Although pictures appear in the data, the answer should contain only the lines from its start through the line with "left_click_drag(526, 213, 534, 208)", written out exactly.
Material for this exercise: Begin
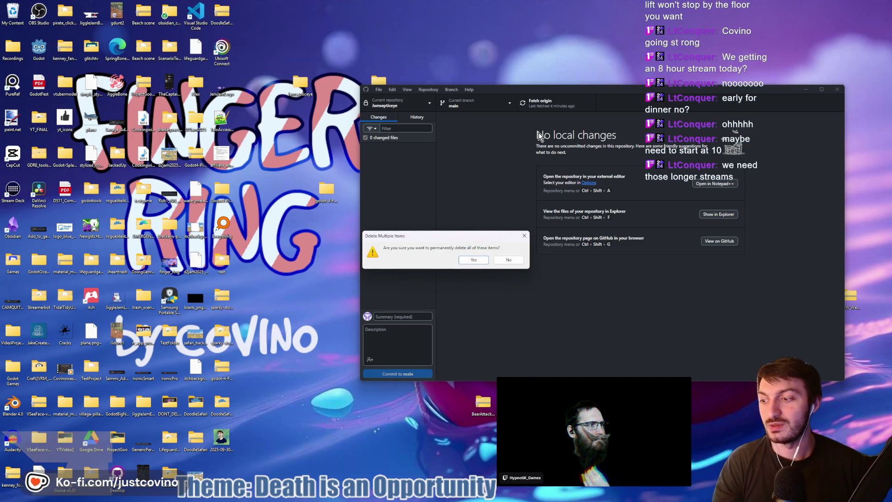
left_click(472, 260)
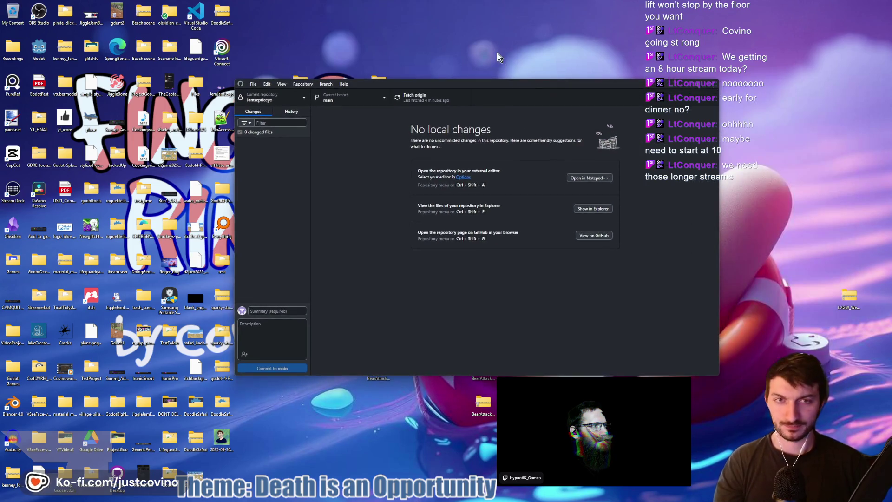
left_click(524, 494)
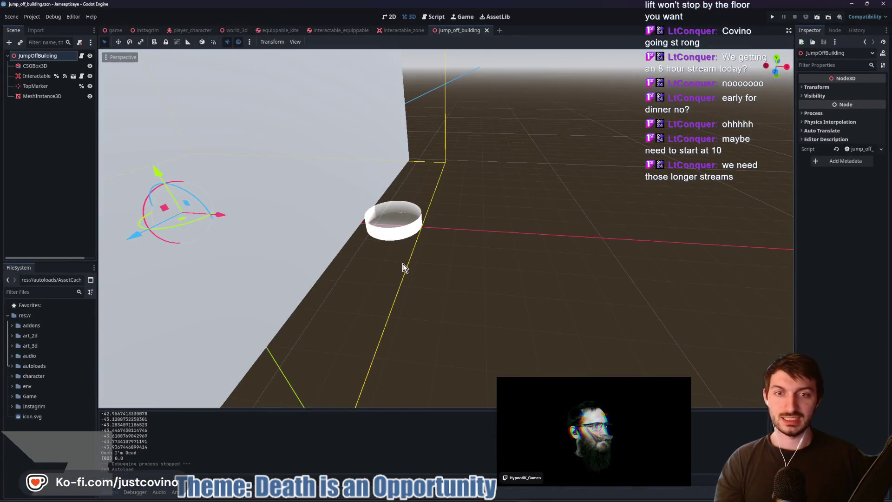
scroll(476, 252, "down", 4)
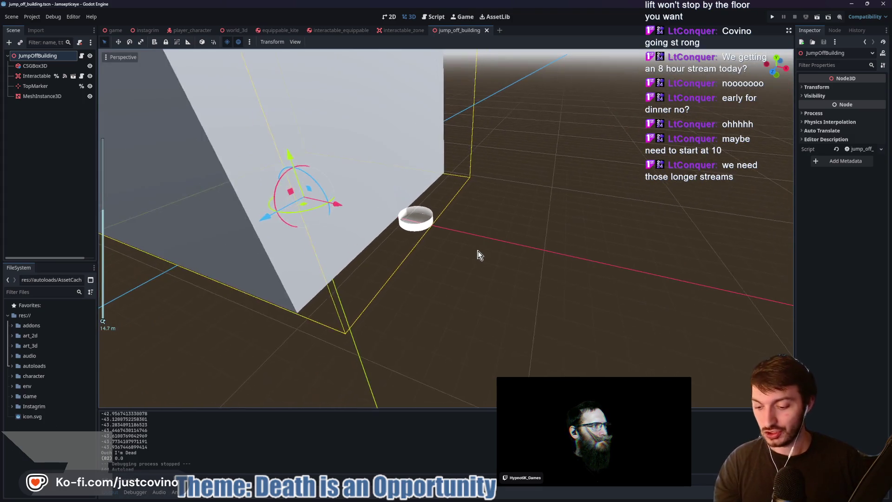
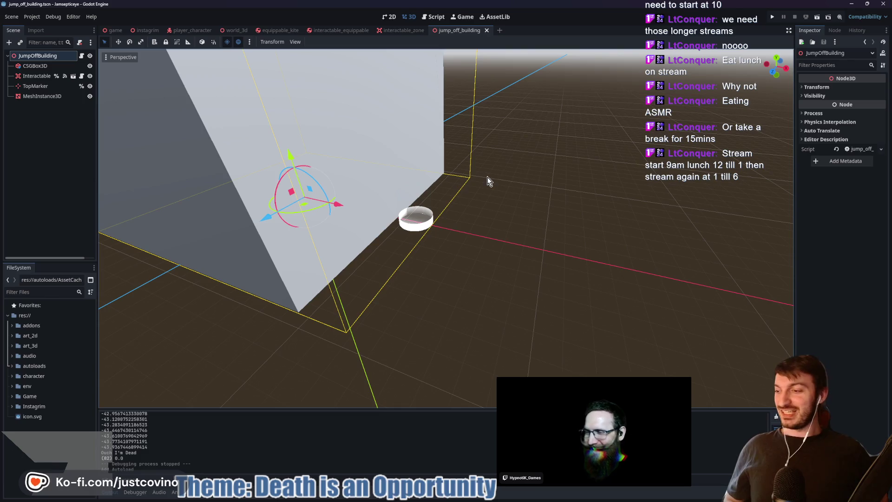
- Orbit the view around the wall, then check the repository status in GitHub Desktop
left_click_drag(526, 187, 540, 185)
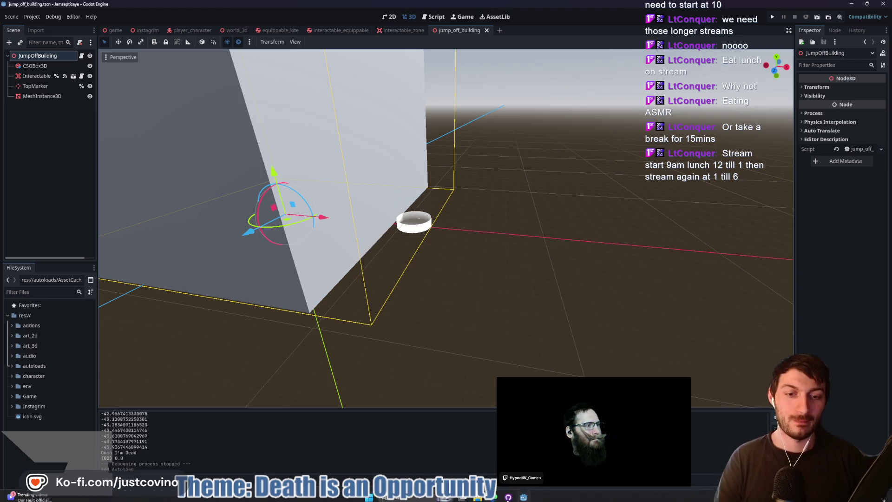
left_click(508, 494)
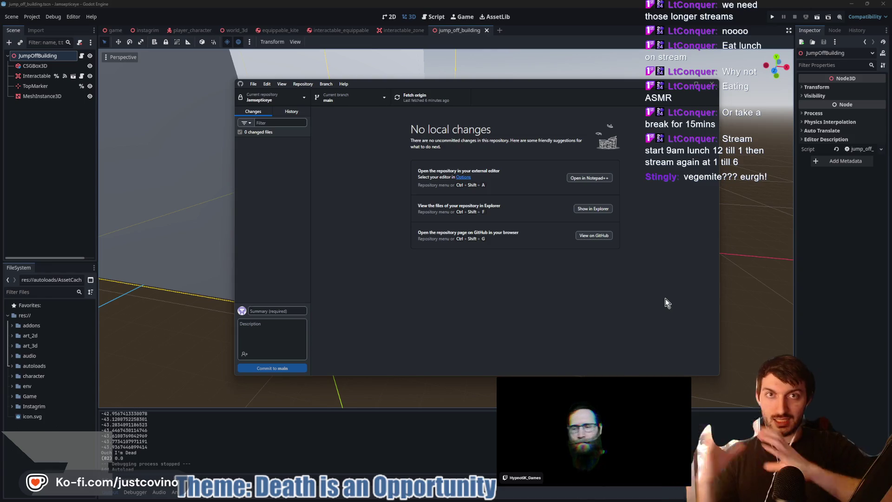
- Return to the Godot editor showing the jump_off_building scene
left_click(55, 173)
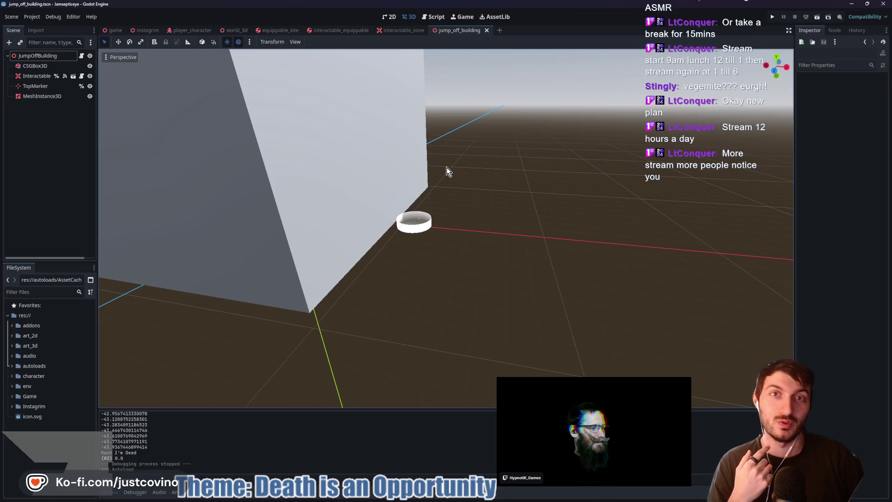
- Orbit the camera around the cylinder and building to see the whole base
left_click_drag(447, 168, 515, 197)
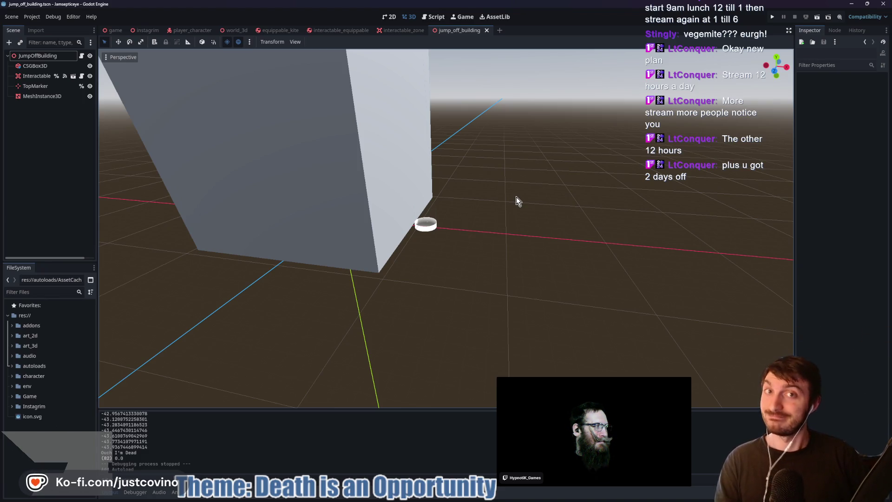
left_click_drag(509, 208, 498, 208)
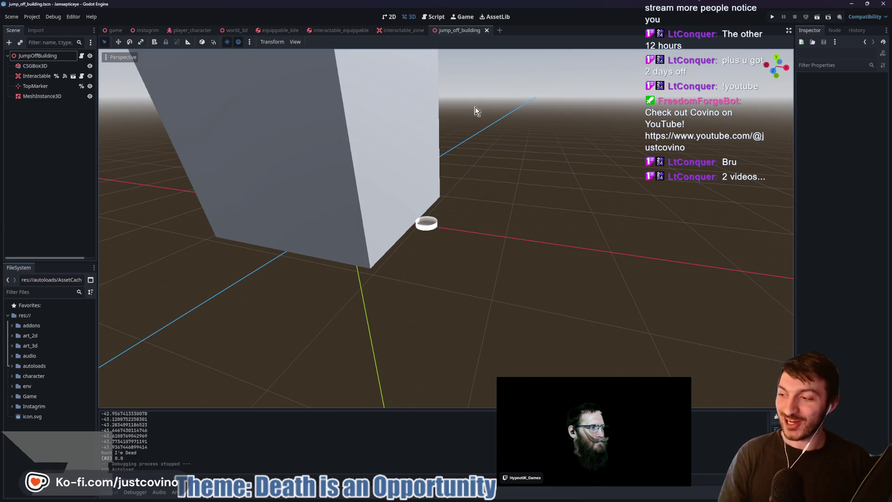
left_click_drag(528, 214, 534, 212)
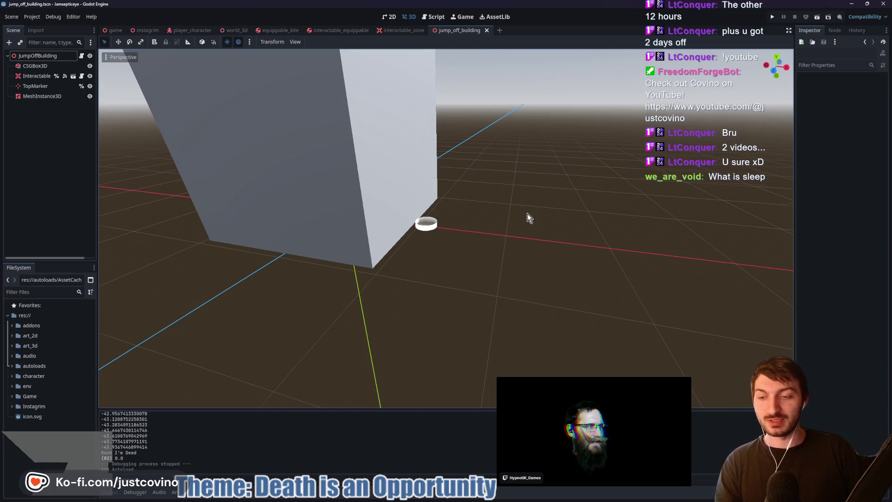
left_click_drag(526, 213, 534, 208)
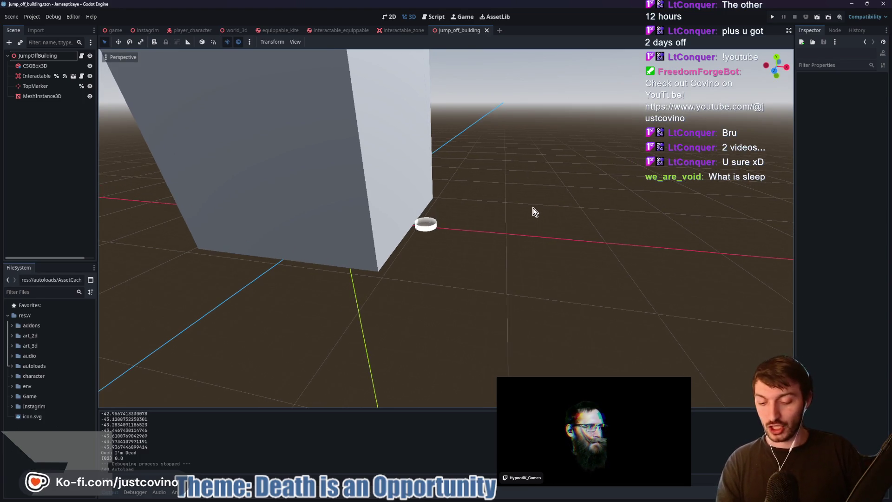
- Select the TopMarker node and orbit the view around the building
left_click(52, 96)
left_click(46, 88)
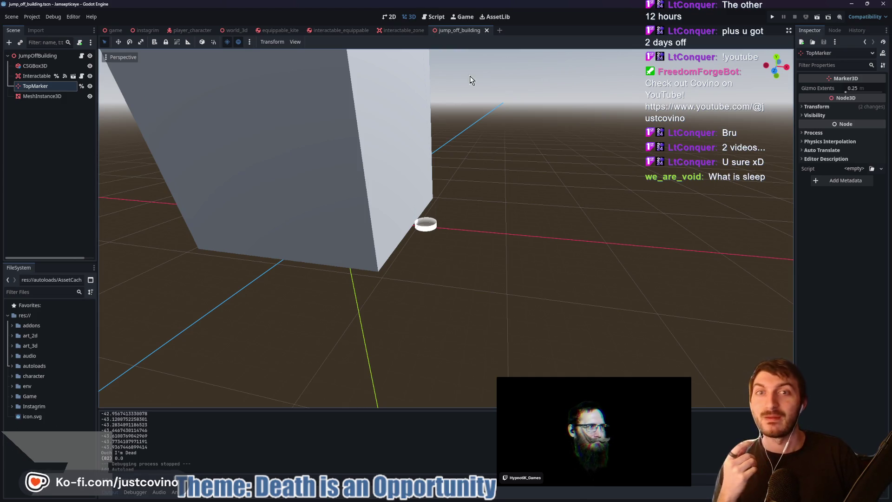
left_click_drag(491, 131, 465, 136)
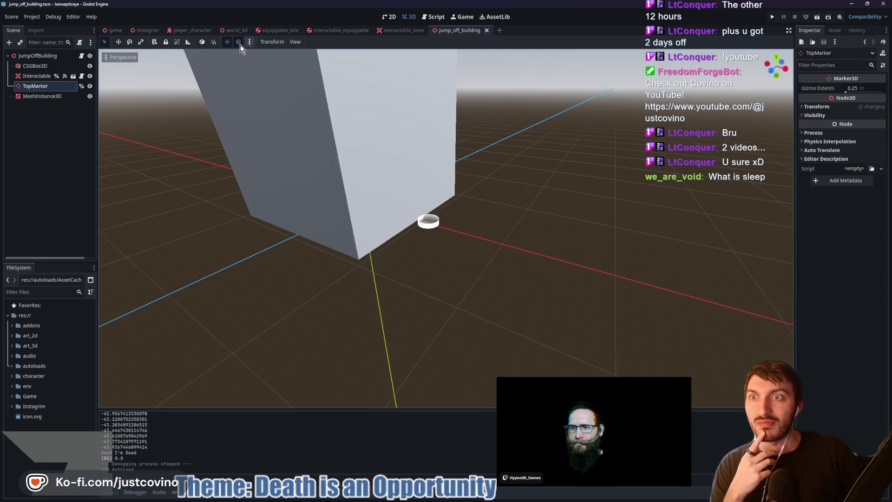
mouse_move(193, 31)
Material for this exercise: End
Your response:
left_click(472, 260)
left_click(524, 494)
scroll(476, 252, "down", 4)
- Orbit the view around the wall, then check the repository status in GitHub Desktop
left_click_drag(526, 187, 540, 185)
left_click(508, 494)
- Return to the Godot editor showing the jump_off_building scene
left_click(55, 173)
- Orbit the camera around the cylinder and building to see the whole base
left_click_drag(447, 168, 515, 197)
left_click_drag(509, 208, 498, 208)
left_click_drag(528, 214, 534, 212)
left_click_drag(526, 213, 534, 208)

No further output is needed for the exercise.